North Africa 5G landscape split by 'early adopter' gap

According to Opensignal, even in countries that have already deployed 5G, first availability remains a challenge.
According to Opensignal, even in countries that have already deployed 5G, first availability remains a challenge.

The 5G revolution in North Africa is proving to be imbalanced, with governments that acted early on spectrum allocation pulling away from their neighbours.

New research from analytics firm Opensignal shows a starkly divided world. Regional performance is now determined by timing; markets that launched in early 2025 benefit from robust infrastructure, whereas latecomers have variable coverage and "low-load" phase constraints.

Tunisia and Egypt are already separating from the pack. These markets are providing a more refined user experience now that initial testing is complete.

In these more mature launches, 5G consistent quality improved even as speeds stabilised, with Tunisia increasing from 76.3% to 82.5% and Egypt from 65.2% to 69.4%, according to the report.

However, the report says, availability remains a challenge in both countries. Users are still only connected to 5G for a fraction of the time due to physical network gaps.

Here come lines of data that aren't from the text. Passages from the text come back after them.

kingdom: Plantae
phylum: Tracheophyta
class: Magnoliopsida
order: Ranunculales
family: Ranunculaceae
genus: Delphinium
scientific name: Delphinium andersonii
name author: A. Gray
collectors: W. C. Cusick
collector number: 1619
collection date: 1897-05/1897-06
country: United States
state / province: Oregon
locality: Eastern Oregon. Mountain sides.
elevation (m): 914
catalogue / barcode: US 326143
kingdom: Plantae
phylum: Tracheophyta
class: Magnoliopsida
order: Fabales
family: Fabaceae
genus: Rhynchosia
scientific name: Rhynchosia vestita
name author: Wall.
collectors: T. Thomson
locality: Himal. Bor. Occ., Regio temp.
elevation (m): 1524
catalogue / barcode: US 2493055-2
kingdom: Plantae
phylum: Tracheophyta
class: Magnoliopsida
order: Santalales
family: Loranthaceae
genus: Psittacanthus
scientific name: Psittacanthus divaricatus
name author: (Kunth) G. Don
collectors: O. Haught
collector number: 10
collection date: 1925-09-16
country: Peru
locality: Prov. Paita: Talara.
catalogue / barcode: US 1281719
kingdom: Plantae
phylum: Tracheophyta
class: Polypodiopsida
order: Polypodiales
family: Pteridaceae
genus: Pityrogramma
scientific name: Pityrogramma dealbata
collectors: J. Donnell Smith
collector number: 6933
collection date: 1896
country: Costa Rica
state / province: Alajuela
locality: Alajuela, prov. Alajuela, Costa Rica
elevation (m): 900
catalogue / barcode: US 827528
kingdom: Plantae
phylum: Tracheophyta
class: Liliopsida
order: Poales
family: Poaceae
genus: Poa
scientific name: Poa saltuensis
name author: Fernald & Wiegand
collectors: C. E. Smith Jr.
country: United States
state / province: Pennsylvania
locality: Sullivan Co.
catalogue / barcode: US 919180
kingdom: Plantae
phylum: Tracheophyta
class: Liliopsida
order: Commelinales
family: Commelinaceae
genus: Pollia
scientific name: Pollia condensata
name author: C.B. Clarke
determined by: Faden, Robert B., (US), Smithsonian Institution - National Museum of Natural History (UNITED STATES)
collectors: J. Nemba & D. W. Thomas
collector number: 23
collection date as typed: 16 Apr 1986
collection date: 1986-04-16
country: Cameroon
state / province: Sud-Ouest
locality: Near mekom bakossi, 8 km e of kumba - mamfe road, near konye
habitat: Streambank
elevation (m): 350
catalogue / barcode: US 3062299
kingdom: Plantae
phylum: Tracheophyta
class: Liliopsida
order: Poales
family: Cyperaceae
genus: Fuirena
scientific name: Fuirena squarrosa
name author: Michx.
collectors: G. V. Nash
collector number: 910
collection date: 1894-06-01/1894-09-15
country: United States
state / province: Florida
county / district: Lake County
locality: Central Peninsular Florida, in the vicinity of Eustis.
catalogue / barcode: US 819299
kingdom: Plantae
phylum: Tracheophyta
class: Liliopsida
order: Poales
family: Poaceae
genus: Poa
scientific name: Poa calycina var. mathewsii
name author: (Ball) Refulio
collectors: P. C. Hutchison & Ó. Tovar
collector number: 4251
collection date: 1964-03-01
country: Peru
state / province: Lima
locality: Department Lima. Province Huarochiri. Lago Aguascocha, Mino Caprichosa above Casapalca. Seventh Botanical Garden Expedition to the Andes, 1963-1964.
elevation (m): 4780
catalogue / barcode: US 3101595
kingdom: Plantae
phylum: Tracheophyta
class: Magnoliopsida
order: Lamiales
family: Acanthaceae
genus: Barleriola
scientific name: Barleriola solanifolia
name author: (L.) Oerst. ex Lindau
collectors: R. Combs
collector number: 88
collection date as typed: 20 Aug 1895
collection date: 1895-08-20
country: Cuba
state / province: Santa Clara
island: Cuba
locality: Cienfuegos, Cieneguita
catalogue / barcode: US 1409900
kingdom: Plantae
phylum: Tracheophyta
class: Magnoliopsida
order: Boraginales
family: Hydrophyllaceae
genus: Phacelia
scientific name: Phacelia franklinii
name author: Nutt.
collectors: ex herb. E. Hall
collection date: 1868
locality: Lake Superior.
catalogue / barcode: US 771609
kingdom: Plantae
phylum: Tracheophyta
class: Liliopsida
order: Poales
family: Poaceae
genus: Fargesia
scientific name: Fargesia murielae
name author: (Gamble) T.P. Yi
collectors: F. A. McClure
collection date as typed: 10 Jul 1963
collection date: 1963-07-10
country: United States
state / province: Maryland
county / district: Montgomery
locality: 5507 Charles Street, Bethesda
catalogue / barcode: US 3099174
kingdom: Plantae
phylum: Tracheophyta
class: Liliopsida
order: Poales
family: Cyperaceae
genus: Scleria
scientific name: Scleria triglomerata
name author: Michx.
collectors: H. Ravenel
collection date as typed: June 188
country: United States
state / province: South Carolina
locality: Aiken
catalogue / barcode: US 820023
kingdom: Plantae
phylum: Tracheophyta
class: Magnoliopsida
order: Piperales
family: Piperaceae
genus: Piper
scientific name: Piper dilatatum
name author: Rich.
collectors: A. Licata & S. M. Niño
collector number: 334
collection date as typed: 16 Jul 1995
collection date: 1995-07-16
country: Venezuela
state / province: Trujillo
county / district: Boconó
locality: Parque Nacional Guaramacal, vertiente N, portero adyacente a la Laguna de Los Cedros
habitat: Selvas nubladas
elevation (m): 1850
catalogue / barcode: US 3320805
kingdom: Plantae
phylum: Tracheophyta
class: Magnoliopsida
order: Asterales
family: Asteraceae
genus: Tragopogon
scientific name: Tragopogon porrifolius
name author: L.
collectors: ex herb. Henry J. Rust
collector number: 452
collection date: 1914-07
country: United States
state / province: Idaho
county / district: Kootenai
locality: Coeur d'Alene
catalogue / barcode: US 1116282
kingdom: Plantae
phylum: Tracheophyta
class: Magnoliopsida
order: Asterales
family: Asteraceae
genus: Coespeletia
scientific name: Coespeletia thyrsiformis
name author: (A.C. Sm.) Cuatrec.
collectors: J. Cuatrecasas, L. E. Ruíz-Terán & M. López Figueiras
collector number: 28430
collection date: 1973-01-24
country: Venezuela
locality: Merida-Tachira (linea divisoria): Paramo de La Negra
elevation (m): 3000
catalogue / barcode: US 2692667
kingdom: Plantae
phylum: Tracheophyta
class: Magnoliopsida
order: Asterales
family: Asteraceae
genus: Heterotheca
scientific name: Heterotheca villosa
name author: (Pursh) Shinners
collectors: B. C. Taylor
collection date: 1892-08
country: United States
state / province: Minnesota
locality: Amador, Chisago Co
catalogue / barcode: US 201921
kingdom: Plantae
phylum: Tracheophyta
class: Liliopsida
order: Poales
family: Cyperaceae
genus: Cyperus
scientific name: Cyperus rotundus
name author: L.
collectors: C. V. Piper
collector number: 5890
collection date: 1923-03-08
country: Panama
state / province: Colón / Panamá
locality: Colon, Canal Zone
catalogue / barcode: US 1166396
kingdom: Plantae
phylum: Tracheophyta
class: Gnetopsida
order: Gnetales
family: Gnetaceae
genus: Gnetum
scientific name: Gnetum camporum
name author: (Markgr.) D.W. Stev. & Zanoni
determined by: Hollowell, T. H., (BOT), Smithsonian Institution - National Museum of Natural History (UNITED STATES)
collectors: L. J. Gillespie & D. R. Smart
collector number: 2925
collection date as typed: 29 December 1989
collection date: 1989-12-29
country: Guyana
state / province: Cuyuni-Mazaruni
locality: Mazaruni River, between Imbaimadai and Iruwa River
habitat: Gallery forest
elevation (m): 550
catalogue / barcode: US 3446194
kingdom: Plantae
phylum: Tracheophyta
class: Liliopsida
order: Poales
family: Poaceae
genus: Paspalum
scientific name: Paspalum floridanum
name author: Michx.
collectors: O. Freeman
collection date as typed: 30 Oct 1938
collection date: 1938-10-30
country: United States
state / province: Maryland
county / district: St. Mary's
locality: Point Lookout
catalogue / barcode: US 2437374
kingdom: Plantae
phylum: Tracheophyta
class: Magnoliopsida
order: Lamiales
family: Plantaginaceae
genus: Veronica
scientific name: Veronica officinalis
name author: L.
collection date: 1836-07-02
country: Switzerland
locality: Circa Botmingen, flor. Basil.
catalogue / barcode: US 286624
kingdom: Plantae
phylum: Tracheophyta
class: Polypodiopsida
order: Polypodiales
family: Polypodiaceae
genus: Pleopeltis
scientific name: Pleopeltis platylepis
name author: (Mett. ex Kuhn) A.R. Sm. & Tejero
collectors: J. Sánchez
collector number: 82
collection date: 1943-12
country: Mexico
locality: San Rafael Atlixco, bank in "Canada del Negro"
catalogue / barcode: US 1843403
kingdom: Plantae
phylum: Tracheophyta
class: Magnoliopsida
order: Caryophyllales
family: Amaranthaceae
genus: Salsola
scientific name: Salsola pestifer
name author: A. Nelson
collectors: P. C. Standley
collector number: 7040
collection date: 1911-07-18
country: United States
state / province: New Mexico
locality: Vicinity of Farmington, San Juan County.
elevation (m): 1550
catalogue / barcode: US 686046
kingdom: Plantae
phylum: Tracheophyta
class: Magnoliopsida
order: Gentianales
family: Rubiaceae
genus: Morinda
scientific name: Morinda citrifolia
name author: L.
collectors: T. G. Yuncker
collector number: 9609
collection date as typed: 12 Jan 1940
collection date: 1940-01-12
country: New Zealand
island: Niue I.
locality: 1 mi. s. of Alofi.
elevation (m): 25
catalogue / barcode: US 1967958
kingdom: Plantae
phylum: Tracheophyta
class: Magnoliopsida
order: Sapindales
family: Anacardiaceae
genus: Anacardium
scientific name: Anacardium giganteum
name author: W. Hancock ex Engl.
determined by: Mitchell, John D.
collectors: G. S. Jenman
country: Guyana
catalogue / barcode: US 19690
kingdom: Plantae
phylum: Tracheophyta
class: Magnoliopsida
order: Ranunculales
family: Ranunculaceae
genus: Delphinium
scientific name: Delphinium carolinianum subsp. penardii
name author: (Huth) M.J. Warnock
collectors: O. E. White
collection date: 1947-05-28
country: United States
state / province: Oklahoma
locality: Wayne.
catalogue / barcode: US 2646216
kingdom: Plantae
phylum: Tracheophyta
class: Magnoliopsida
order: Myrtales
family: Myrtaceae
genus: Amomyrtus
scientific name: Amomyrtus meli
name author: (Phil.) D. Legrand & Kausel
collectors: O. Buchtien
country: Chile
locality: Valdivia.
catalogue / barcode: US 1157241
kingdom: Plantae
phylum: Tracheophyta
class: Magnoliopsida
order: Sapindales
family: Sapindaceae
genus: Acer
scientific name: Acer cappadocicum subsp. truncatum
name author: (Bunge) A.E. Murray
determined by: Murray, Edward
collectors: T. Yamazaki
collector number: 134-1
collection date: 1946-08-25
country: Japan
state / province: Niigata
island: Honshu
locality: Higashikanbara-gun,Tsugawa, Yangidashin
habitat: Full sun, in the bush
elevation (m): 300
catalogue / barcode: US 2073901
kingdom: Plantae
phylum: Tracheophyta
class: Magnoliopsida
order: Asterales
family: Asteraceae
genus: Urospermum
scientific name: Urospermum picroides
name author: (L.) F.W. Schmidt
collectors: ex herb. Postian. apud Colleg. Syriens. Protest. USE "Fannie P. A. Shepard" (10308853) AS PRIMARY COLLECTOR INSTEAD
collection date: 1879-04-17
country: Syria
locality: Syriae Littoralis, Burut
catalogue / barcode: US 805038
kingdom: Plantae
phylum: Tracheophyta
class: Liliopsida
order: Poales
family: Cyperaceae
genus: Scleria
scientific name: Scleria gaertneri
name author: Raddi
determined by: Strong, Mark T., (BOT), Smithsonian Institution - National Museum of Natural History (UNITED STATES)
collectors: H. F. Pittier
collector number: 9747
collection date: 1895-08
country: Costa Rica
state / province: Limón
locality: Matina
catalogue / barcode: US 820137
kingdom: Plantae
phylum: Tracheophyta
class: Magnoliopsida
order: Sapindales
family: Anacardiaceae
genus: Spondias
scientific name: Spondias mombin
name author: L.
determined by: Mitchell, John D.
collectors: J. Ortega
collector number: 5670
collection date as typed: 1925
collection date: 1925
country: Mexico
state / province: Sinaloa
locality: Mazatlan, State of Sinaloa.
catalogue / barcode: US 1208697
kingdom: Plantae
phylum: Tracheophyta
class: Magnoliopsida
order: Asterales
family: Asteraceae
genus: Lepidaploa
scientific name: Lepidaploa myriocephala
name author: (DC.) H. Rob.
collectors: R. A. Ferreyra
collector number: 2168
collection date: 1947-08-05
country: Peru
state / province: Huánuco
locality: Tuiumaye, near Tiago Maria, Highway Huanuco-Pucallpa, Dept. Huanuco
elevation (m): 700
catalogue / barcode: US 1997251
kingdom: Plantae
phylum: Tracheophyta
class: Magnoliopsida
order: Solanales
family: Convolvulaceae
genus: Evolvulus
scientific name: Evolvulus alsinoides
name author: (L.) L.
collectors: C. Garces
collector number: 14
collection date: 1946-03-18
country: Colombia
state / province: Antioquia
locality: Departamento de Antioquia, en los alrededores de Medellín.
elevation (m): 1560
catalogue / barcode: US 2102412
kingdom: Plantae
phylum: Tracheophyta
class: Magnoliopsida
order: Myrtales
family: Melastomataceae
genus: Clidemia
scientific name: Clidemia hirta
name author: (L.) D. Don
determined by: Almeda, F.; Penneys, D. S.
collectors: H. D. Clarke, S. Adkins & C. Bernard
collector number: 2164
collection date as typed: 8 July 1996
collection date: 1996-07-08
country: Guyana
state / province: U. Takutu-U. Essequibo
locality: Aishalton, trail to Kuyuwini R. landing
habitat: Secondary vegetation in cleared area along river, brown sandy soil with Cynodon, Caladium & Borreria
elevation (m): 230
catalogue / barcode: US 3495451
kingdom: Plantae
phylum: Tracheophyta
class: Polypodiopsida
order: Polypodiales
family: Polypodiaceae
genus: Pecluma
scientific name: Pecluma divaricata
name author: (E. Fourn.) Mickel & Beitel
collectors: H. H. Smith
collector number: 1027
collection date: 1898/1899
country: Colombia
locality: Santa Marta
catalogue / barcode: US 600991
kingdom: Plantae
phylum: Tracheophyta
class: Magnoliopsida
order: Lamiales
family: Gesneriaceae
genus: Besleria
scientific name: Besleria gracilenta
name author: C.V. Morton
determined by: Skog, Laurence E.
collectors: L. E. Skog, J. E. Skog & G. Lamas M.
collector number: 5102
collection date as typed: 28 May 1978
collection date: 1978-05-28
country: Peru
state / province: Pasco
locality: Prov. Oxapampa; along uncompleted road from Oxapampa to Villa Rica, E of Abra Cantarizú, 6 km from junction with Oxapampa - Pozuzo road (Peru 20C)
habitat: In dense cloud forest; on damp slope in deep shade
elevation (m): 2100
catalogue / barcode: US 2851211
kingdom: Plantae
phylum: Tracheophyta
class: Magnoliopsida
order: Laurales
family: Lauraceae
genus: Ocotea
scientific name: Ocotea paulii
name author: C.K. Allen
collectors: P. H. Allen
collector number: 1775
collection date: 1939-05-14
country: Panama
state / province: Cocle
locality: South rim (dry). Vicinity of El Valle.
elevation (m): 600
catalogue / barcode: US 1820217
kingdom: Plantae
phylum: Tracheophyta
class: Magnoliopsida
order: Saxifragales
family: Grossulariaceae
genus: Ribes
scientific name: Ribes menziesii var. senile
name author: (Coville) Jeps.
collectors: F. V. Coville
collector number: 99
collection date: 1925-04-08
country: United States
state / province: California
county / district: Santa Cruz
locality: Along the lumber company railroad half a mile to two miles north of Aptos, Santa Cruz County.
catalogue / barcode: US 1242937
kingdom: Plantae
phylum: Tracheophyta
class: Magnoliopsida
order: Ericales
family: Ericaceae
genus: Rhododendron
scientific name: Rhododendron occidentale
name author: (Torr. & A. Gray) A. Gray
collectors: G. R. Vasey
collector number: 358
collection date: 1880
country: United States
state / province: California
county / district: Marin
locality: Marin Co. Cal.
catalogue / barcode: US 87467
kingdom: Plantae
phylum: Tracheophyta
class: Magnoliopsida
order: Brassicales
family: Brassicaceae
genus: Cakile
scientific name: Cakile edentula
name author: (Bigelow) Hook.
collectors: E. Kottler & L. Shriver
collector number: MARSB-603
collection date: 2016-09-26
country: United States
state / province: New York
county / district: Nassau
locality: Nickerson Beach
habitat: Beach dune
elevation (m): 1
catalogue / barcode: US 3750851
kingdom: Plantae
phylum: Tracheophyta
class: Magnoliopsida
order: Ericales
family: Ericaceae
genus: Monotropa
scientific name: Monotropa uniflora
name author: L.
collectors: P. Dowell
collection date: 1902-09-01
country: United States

Meanwhile, Morocco and Algeria are in the early phases of their journey.

Morocco's average download speeds have increased from 212.8 Mbps to 228.4 Mbps, but these peaks are generally the result of "low-load" networks with few users sharing the bandwidth.

Algeria remains the outlier: it leads in speed at 300.2 Mbps but falls behind in 5G consistent quality at 57%, indicating a strong experience where 5G is available but a less consistent experience at scale, according to the report.

It goes on to say the mid-band spectrum, notably the 3.5GHz range, has been recognised as the true differentiator. Nations that have been aggressive in assigning and deploying this frequency are better positioned to increase speed and reach. North Africa adopted 5G in stages, and the timing of a deployment remains critical to its success.

As it stands, North Africa remains a region in transition. With investment levels and spectrum access varying wildly by border, the 5G experience is fragmented. Opensignal predicts that these performance gaps will likely widen before the region’s infrastructure eventually finds its feet and stabilises.